KING: The Minerals Council have also warned that if the, I think they put a figure of $16.5 billion on the Adani coal mine project, that if it collapses it will inflict serious damage on our trading relationship [indistinct audio]?

CONROY: Oh look I think that’s wrong. I think what we’re talking about isn’t about stopping Adani going ahead, it is about saying the federal Government shouldn’t provide a $1 billion loan. If Adani meets of its environmental requirements, all its conditions and it raises the money privately; then good luck to them. I don’t think they will quite frankly because as I said, the coal market globally is shrinking, not growing. My bone of contention is that the federal Government shouldn’t be spending a $1 billion to threaten our coal miners. And let’s put this in context. Adani themselves admit that this project will only create 1,400 jobs, and those 1,400 jobs will be very welcome in central and northern Queensland, that’s great. But they’re endangering the 18,000 coal miners that currently work in the Hunter Valley and all the communities that rely on those jobs.

KING: My guest the federal Member for Shortland, Pat Conroy on 2HD. It’s coming up to fourteen past eight. You made reference to the protest yesterday that happened here in Newcastle. A number of Greenpeace protesters were arrested on Newcastle harbour. Again, the Minerals Council issued a press release and said as a consequence the federal Government should remove the special tax treatment that is currently provided to Greenpeace, would you go along with that?

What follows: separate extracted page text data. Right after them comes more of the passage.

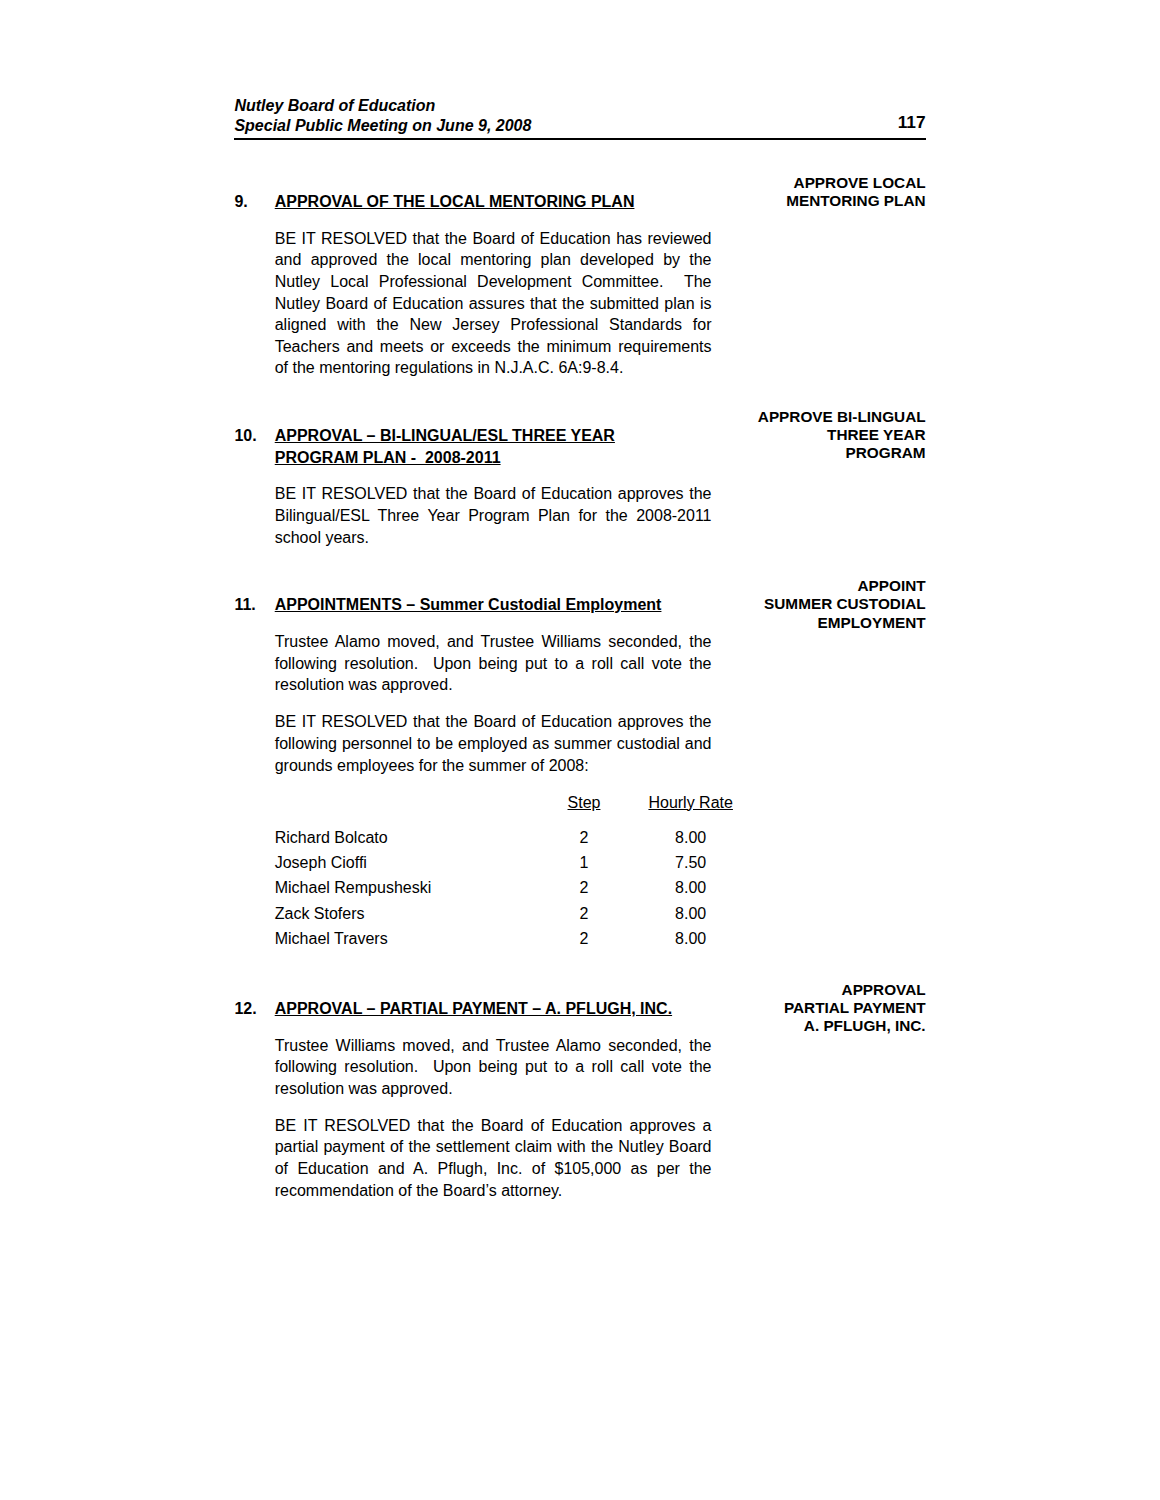Nutley Board of Education
Special Public Meeting on June 9, 2008
117
Approve Local
Mentoring Plan
9. APPROVAL OF THE LOCAL MENTORING PLAN
BE IT RESOLVED that the Board of Education has reviewed and approved the local mentoring plan developed by the Nutley Local Professional Development Committee. The Nutley Board of Education assures that the submitted plan is aligned with the New Jersey Professional Standards for Teachers and meets or exceeds the minimum requirements of the mentoring regulations in N.J.A.C. 6A:9-8.4.
Approve Bi-Lingual
Three Year
Program
10. APPROVAL – BI-LINGUAL/ESL THREE YEARPROGRAM PLAN - 2008-2011
BE IT RESOLVED that the Board of Education approves the Bilingual/ESL Three Year Program Plan for the 2008-2011 school years.
Appoint
Summer Custodial
Employment
11. APPOINTMENTS – Summer Custodial Employment
Trustee Alamo moved, and Trustee Williams seconded, the following resolution. Upon being put to a roll call vote the resolution was approved.
BE IT RESOLVED that the Board of Education approves the following personnel to be employed as summer custodial and grounds employees for the summer of 2008:
| | Step | Hourly Rate |
| --- | --- | --- |
| Richard Bolcato | 2 | 8.00 |
| Joseph Cioffi | 1 | 7.50 |
| Michael Rempusheski | 2 | 8.00 |
| Zack Stofers | 2 | 8.00 |
| Michael Travers | 2 | 8.00 |
Approval
Partial Payment
A. Pflugh, Inc.
12. APPROVAL – PARTIAL PAYMENT – A. PFLUGH, INC.
Trustee Williams moved, and Trustee Alamo seconded, the following resolution. Upon being put to a roll call vote the resolution was approved.
BE IT RESOLVED that the Board of Education approves a partial payment of the settlement claim with the Nutley Board of Education and A. Pflugh, Inc. of $105,000 as per the recommendation of the Board’s attorney.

CONROY: I wouldn’t. I totally condemn their action. They not only endanger themselves, they endanger the workers just doing their job. But we shouldn’t take punitive action against groups because that’s silencing dissent. I totally disagree with their action. I wish they would conduct their protest in a more constructive manner. This is one of the other issues that irritates me: all these environmentalists protesting against Adani or coal exports, if they spent half as much energy campaigning for a hard cap on Australia’s carbon pollution and decent targets then we would be in a much better position environmentally. They just look for the cheap symbolism rather than going after the real issues. So I think that’s a pretty poor use of their time, and it endangers not only themselves but the workers and quite frankly the people who have to rescue them.

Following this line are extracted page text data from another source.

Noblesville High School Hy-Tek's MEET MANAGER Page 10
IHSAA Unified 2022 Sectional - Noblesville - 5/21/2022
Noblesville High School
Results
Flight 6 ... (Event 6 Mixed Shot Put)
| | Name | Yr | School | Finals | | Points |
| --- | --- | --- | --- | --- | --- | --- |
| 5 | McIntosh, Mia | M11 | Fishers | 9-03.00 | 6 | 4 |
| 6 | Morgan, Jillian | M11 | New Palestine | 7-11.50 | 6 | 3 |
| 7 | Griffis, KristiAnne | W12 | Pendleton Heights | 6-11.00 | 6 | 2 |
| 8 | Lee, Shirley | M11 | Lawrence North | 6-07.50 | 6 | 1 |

KING: Right, good to talk to you. And look, just out of interest your budget information sessions, which were a week or so ago, were they well received Pat?

CONROY: Yeah it was very positive and people were very grateful for the information, finding out what was in the budget. There was a lot of good debate about whether the budget was fair or not. Whether we should be doing more around government procurement. Whether we should be supporting renewable energy more and taxing our gas and minerals more effectively. So there were really good debates and I’m really grateful for everyone who turned up.

KING: I’m grateful you’ve had a chat to us this morning. Pat have a good day and thank you for your time.

CONROY: You too Richard, have a good day. Goodbye.